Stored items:
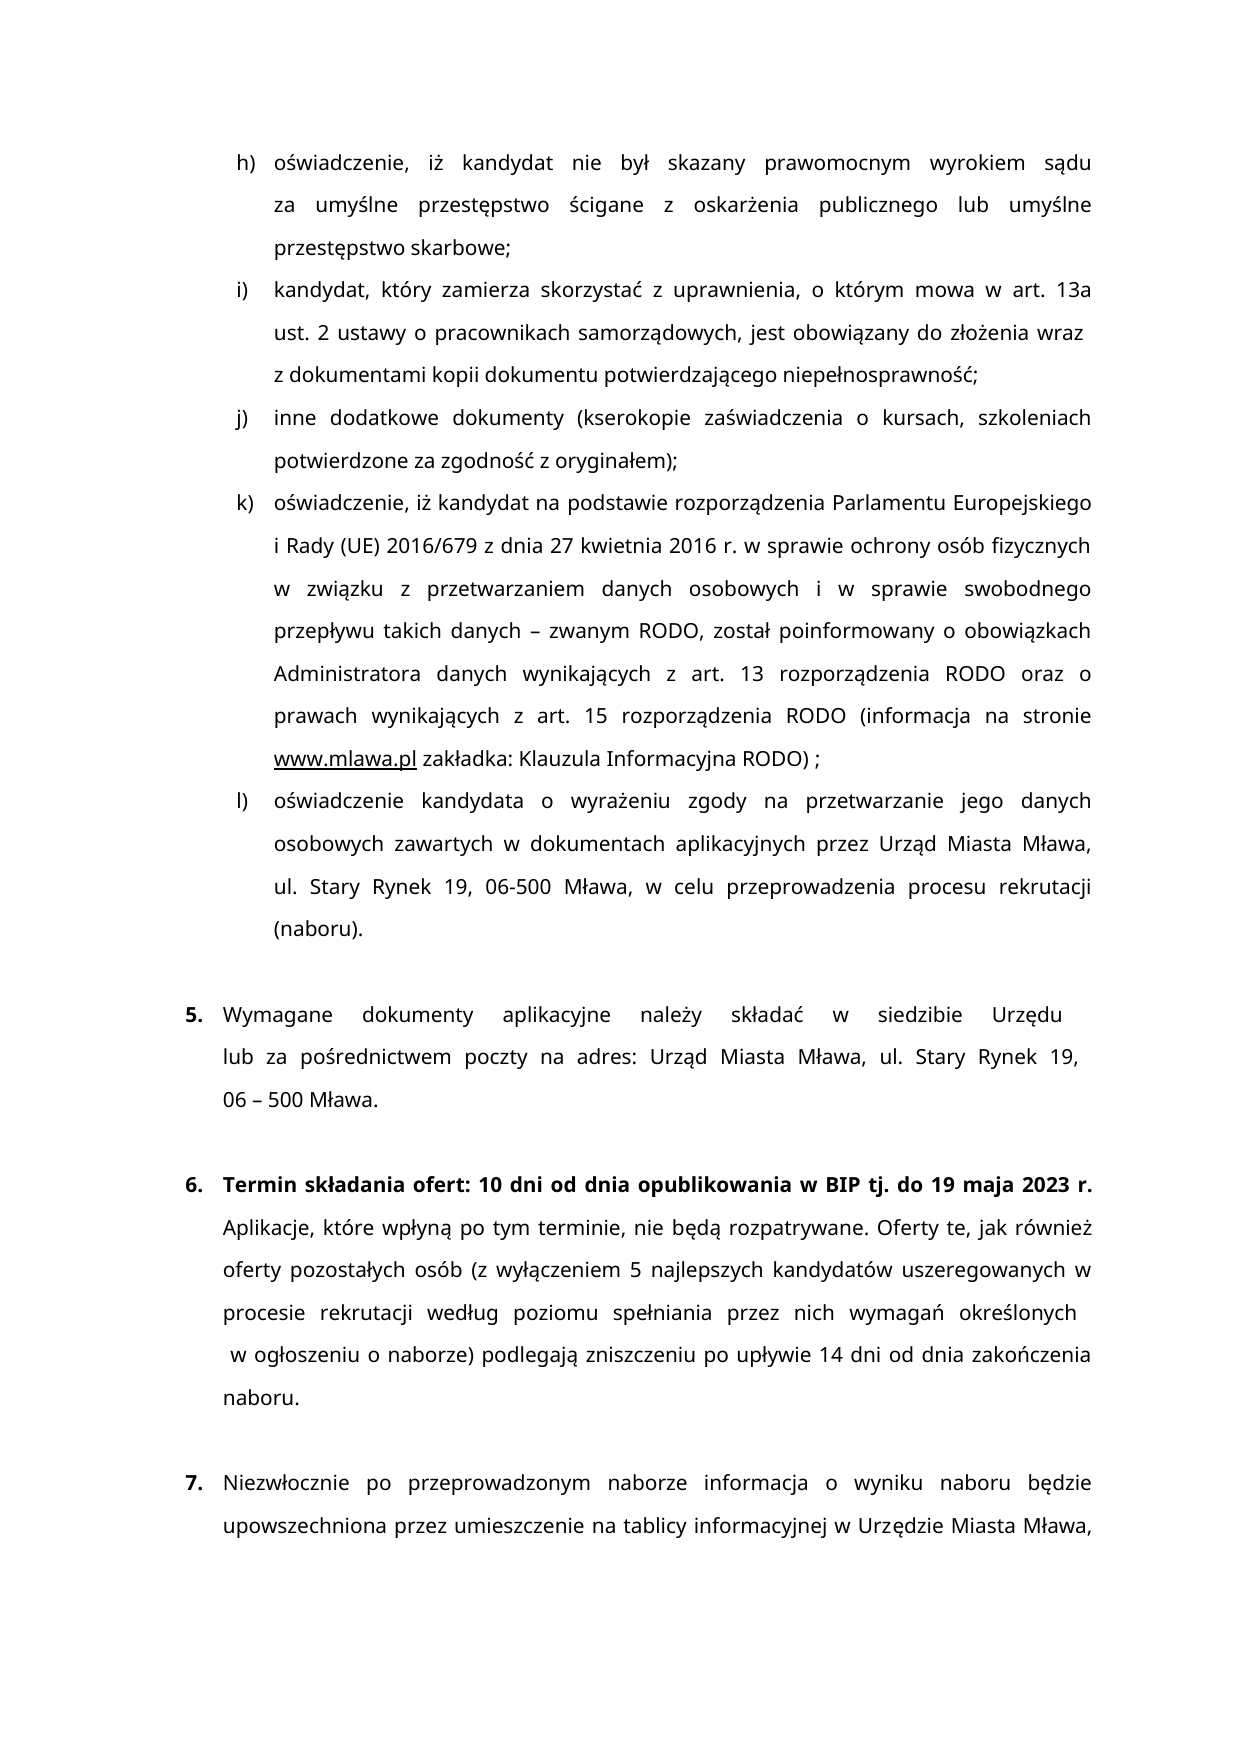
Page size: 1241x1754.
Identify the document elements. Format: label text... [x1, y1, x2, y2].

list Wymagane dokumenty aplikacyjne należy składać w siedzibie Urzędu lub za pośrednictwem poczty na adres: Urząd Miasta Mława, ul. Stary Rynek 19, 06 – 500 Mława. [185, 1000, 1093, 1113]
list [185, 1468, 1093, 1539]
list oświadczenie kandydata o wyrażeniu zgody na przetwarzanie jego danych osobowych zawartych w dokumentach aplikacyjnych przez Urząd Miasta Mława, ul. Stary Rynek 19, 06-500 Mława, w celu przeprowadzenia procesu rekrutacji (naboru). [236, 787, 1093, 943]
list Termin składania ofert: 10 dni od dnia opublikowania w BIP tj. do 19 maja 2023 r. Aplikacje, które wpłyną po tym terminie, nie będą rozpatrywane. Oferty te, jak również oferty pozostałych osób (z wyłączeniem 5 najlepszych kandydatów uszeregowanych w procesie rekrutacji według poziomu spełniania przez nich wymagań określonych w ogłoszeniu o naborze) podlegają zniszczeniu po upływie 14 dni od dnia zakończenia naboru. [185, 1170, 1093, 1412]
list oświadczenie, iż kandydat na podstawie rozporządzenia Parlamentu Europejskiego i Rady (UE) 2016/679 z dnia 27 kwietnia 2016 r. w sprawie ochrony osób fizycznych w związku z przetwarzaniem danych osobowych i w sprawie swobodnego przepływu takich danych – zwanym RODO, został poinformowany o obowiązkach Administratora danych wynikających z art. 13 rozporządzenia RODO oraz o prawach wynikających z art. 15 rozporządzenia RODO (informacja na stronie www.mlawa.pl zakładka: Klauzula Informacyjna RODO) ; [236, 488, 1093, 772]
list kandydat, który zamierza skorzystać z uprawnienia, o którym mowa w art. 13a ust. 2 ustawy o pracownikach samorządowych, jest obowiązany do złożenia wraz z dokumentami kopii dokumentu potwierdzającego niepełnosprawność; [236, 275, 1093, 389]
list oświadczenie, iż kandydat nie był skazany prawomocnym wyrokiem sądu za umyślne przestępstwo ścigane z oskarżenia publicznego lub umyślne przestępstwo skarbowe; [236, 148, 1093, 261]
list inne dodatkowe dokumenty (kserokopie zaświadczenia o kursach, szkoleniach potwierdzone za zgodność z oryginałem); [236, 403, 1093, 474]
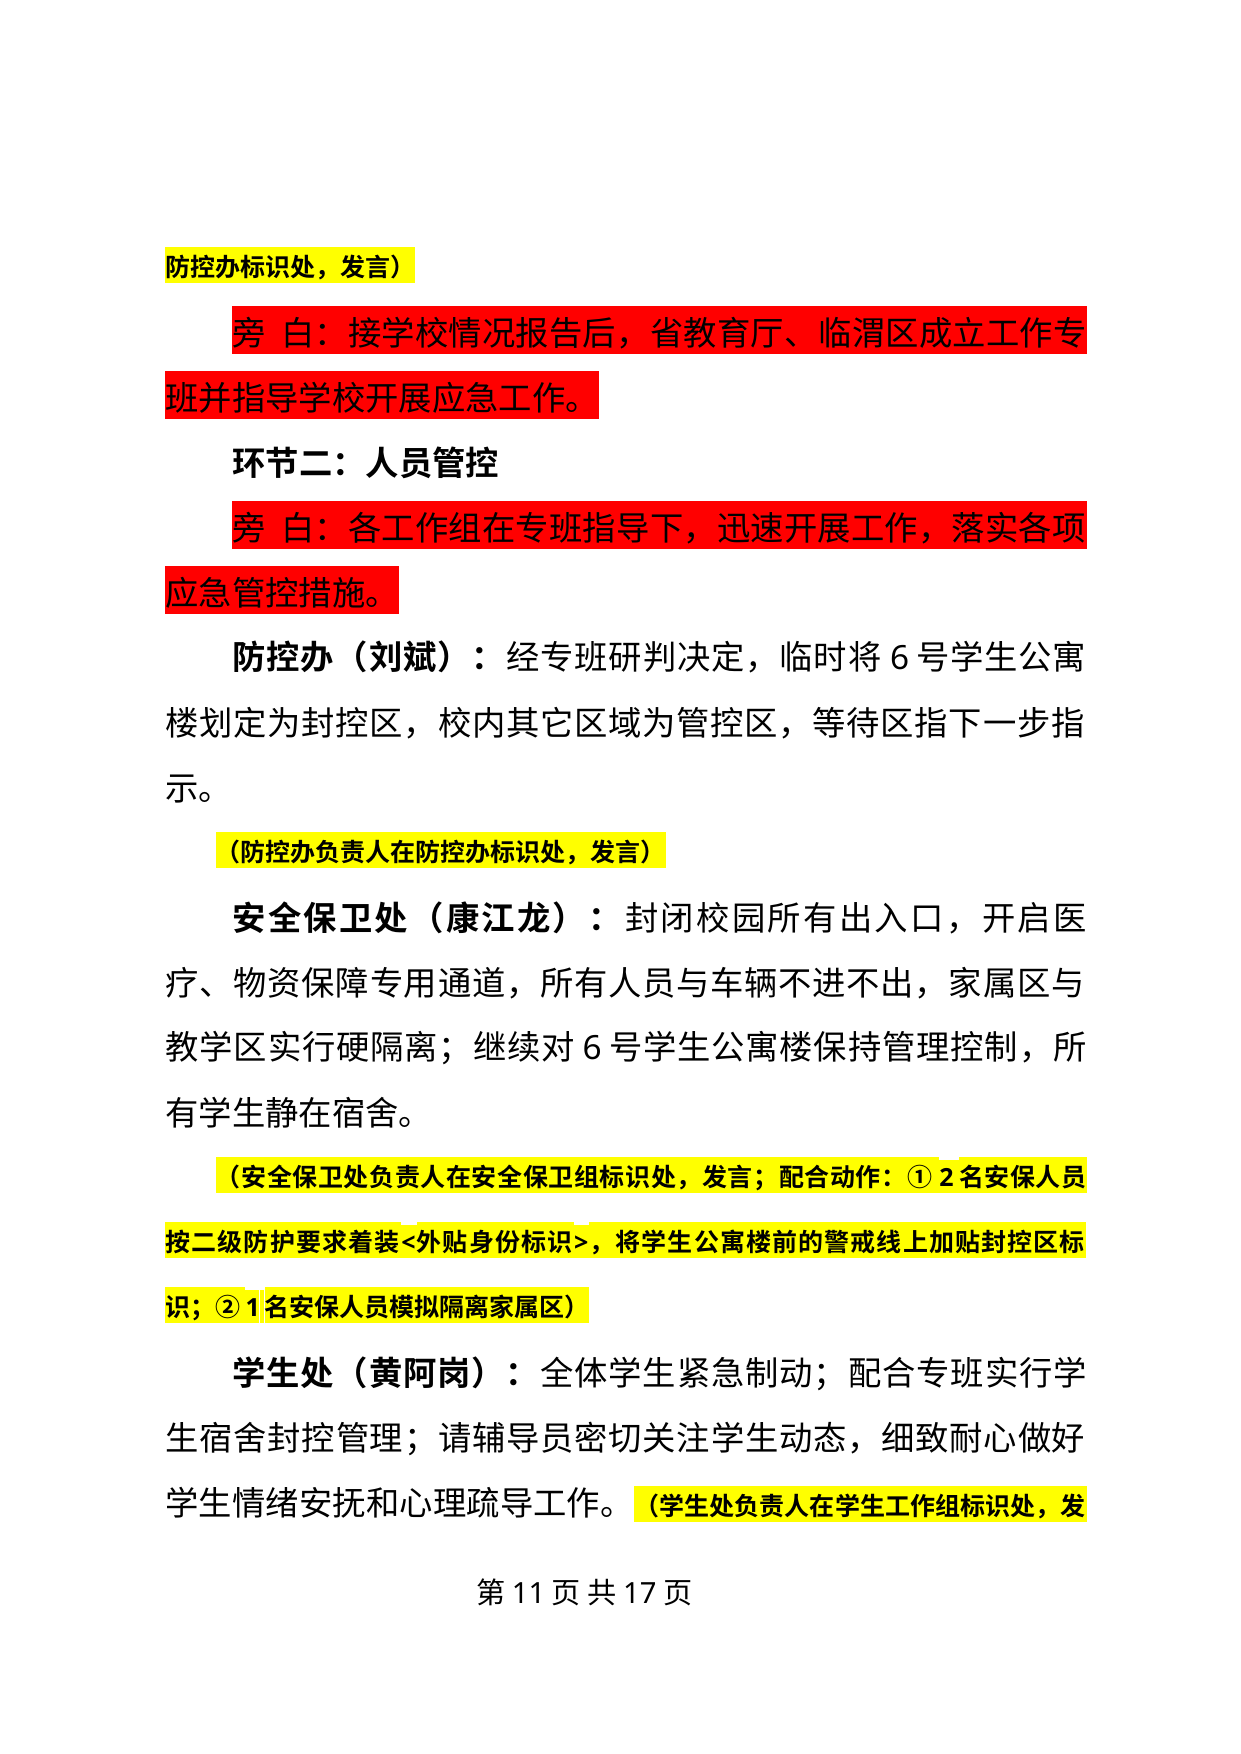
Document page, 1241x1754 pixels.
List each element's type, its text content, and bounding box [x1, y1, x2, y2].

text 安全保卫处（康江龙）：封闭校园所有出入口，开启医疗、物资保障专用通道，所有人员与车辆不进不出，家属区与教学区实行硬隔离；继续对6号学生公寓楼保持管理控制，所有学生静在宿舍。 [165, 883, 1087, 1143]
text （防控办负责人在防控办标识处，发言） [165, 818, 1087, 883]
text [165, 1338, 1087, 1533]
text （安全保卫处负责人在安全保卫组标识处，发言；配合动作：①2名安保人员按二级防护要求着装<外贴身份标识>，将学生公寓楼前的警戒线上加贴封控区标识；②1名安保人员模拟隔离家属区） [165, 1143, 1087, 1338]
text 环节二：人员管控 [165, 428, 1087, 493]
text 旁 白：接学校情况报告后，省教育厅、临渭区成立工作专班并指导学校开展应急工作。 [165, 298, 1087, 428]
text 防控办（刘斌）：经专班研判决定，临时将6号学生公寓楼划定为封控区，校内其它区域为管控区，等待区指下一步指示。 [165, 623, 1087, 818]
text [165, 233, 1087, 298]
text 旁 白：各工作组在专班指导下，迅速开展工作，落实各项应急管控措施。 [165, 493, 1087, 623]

§ Instruction: Your answer must be the exact lines of the records from the first one through the line containing "Document page, 1241x1754 pixels.", with no pictures in it.

§ Answer for this exercise:
Page size: 1241x1754.
Identify the document elements. Format: label text... [x1, y1, x2, y2].

list Wymagane dokumenty aplikacyjne należy składać w siedzibie Urzędu lub za pośrednictwem poczty na adres: Urząd Miasta Mława, ul. Stary Rynek 19, 06 – 500 Mława. [185, 1000, 1093, 1113]
list [185, 1468, 1093, 1539]
list oświadczenie kandydata o wyrażeniu zgody na przetwarzanie jego danych osobowych zawartych w dokumentach aplikacyjnych przez Urząd Miasta Mława, ul. Stary Rynek 19, 06-500 Mława, w celu przeprowadzenia procesu rekrutacji (naboru). [236, 787, 1093, 943]
list Termin składania ofert: 10 dni od dnia opublikowania w BIP tj. do 19 maja 2023 r. Aplikacje, które wpłyną po tym terminie, nie będą rozpatrywane. Oferty te, jak również oferty pozostałych osób (z wyłączeniem 5 najlepszych kandydatów uszeregowanych w procesie rekrutacji według poziomu spełniania przez nich wymagań określonych w ogłoszeniu o naborze) podlegają zniszczeniu po upływie 14 dni od dnia zakończenia naboru. [185, 1170, 1093, 1412]
list oświadczenie, iż kandydat na podstawie rozporządzenia Parlamentu Europejskiego i Rady (UE) 2016/679 z dnia 27 kwietnia 2016 r. w sprawie ochrony osób fizycznych w związku z przetwarzaniem danych osobowych i w sprawie swobodnego przepływu takich danych – zwanym RODO, został poinformowany o obowiązkach Administratora danych wynikających z art. 13 rozporządzenia RODO oraz o prawach wynikających z art. 15 rozporządzenia RODO (informacja na stronie www.mlawa.pl zakładka: Klauzula Informacyjna RODO) ; [236, 488, 1093, 772]
list kandydat, który zamierza skorzystać z uprawnienia, o którym mowa w art. 13a ust. 2 ustawy o pracownikach samorządowych, jest obowiązany do złożenia wraz z dokumentami kopii dokumentu potwierdzającego niepełnosprawność; [236, 275, 1093, 389]
list oświadczenie, iż kandydat nie był skazany prawomocnym wyrokiem sądu za umyślne przestępstwo ścigane z oskarżenia publicznego lub umyślne przestępstwo skarbowe; [236, 148, 1093, 261]
list inne dodatkowe dokumenty (kserokopie zaświadczenia o kursach, szkoleniach potwierdzone za zgodność z oryginałem); [236, 403, 1093, 474]
Document page, 1241x1754 pixels.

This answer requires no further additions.